Em 2014, a anexação da Crimeia sem disparos consolidou uma nova ordem europeia em que a força falava mais alto. No ano seguinte, Putin parou de cumprir as medidas do CFE, como o tratado é conhecido nas iniciais inglesas, mas foi só em maio do ano passado, já tendo invadido a Ucrânia, que anunciou que deixaria de vez o acordo.

Por óbvio, era um diploma caduco. "O CFE foi concluído no fim da Guerra Fria, quando a formação de uma nova arquitetura global e de uma segurança europeia baseadas em cooperação parecia possível, e tentativas apropriadas foram feitas", disse nota do Ministério das Relações Exteriores da Rússia.

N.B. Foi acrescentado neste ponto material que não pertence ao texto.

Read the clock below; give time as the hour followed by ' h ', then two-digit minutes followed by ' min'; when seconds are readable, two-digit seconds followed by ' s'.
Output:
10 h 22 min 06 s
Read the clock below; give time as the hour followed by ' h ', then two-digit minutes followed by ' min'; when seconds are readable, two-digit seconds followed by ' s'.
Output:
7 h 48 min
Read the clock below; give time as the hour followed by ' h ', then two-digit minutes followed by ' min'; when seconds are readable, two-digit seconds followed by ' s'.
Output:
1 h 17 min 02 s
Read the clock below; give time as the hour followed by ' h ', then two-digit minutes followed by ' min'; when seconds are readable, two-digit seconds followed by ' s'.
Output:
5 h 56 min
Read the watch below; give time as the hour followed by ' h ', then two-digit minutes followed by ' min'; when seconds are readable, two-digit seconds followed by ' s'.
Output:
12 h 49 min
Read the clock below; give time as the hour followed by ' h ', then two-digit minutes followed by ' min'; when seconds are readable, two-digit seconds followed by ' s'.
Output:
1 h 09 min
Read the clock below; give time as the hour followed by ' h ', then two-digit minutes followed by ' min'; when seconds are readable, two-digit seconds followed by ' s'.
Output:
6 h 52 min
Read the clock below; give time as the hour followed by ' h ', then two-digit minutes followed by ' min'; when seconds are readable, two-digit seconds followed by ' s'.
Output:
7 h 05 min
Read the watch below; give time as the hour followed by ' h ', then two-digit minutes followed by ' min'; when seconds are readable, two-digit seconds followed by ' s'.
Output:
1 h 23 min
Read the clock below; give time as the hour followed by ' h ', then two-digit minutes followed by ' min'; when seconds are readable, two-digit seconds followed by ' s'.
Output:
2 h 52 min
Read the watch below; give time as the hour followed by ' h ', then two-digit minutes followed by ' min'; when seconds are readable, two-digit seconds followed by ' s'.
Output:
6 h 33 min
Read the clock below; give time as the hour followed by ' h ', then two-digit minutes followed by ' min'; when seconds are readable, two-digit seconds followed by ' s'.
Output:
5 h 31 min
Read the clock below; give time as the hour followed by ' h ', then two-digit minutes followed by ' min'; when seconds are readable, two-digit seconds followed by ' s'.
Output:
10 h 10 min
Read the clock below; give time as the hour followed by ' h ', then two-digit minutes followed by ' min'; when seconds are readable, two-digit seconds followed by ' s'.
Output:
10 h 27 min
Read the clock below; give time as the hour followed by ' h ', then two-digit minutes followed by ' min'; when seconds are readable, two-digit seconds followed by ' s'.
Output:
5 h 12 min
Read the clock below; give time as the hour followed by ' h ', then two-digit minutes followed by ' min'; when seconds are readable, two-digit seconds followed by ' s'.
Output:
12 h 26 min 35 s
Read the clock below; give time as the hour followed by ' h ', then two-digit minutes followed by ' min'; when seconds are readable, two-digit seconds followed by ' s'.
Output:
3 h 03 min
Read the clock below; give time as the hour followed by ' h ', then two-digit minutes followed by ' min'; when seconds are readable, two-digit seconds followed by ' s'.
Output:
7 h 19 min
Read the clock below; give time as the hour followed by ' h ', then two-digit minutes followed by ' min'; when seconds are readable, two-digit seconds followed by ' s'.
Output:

De fato, os EUA não foram exatamente magnânimos na vitória contra os soviéticos. A Otan começou a se expandir e absorveu até ex-repúblicas soviéticas, os Estados Bálticos, em 2004. Com a adesão finlandesa, essa uma cortesia da agressão de Putin contra Kiev, tem hoje praticamente o dobro do que em 1990, 31 membros.

Em Moscou, isso sempre foi visto como traição, deixada clara no famoso discurso de Putin sobre segurança europeia em 2007, em Munique. Críticos do presidente russo dizem que ele meramente quer manter o espaço de influência soviético e mesmo imperial, retomando áreas sobre as quais perdeu controle.

É um jogo de empurra. Os EUA, por exemplo, condicionaram a ratificação da revisão do CFE em 1999 à saída de forças russas da Geórgia e da Moldávia, onde estão até hoje.

Moscou alegou que não pode deixar áreas de maioria russa desprotegidas, já que o encolhimento das fronteiras soviéticas acabou as isolando - a famosa "maior catástrofe geopolítica do século 20" citada por Putin, que críticos dizem ser só nostalgia imperial/soviética. Com efeito, tropas russas seguem na Abkházia e na Ossétia do Norte, na Geórgia, e a Transdnístria, na Moldávia.

"Os aliados condenam a decisão russa e sua guerra de agressão contra a Ucrânia, que é contrária aos objetivos do acordo. Assim, como consequência, os Estados aliados pretendem suspender a operação do CFE por quanto tempo for necessário", afirmou, em nota, a Otan.